There’s a world where animals have evolved to a higher level of think, far past their basic instincts. However, animals all over uses their natural abilities to their advantage. Rabbits farm and the King of the Jungle is Mayor. It’s perfectly sufficient to use your natural talents to cement your place in life, but what if you could achieve more? What if you could change your predestined station in life and follow your dreams? Since she was a kit, Judy Hopps (Ginnifer Goodwin) of Bunnyborrow has always stood up for the little guy, even though she’s pretty tiny herself. While her overprotective parents Bonnie (Bonnie Hunt) and Stu (Don Lake) would rather see Judy join her 237 siblings and maintain the family farm; Judy wants to protect and serve in the Zootopia Police Department.

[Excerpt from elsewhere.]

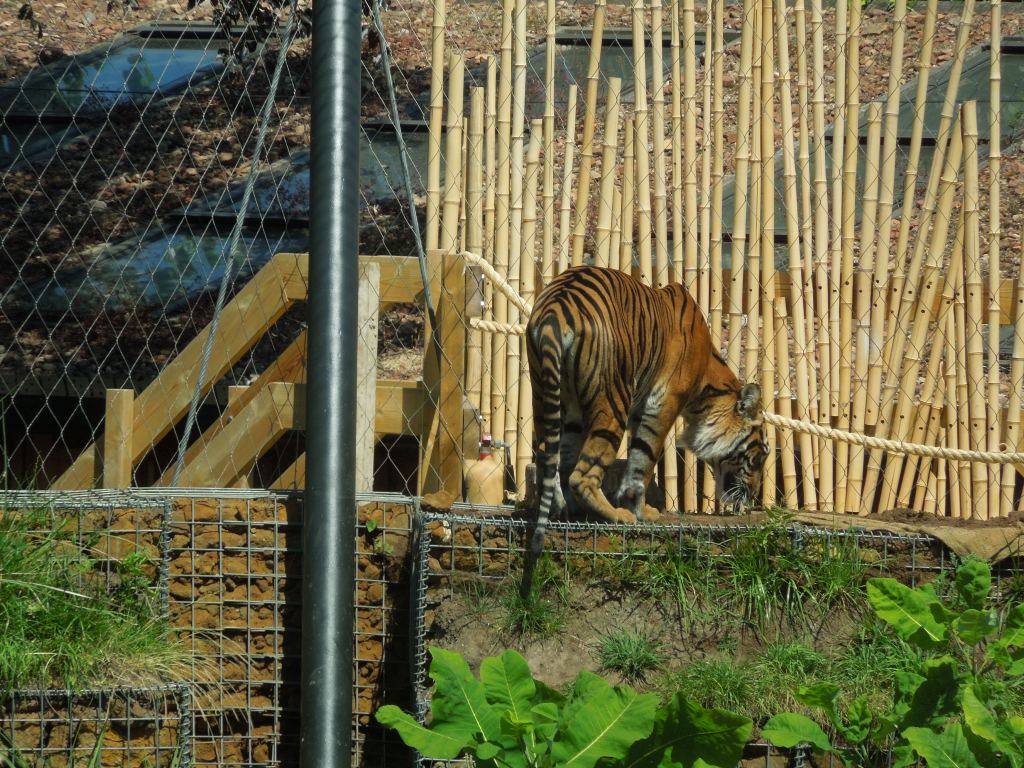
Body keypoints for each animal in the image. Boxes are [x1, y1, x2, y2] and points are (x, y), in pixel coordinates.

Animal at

After passing the Z.P.D. Academy with flying colours, Judy has realized her dream and become the first rabbit to join Zootopia’s finest. For obvious but unspecified reasons, Officer Hopps is condemned to traffic division. While Chief Bogo (Idris Elba) and the rest of the department tackles high profile cases, Judy writes parking tickets and receives a chilly reception from the locals. Her job sucks and Judy realizes how unforgiving the urban jungle can be. After getting chewed out by Chief Bogo for overstepping her authority and endangering the residents of Little Rodentia, all over petty theft, Judy runs into the distraught Mrs. Otterton (Octavia Spencer). Mr. Otterton has been missing for weeks, uncharacteristically vanishing without a trace. Apparently he’s one a growing number of missing citizens. Judy vows to reunite the couple, drawing the ire of Chief Bogo. Deputy Mayor Dawn Bellweather (Jenny Slate) agrees that Judy should take the case, but Chief Bogo gives her 48 hours to find Mr. Otterton or she’ll be fired.
The 55th Disney animated feature film, Zootopia is so much more than another anthropomorphic cgi-fest. It smartly presents itself to many different demographics. In my screening, the youngest kids had a good time with the vibrant, playful colours and sight gags. The underlying theme of self-discovery seemed to resonate with tweens and adults alike. I consider Zootopia, also known as Zootropolis in Europe to be the best Disney film since Frozen (2013). It’s also on par with what Pixar has been doing for years; creating family films with a strong message such as Inside Out (2015) or WALL-E (2008).
It could be considered a buddy-cop film at its core but, Zootopia has a bigger story to tell. One that will leave an impression well after the well choreographed end credits. Quite the turnaround from the studio that brought you the anthesis of Zootopia, Song of the South (1946) and Dumbo (1941).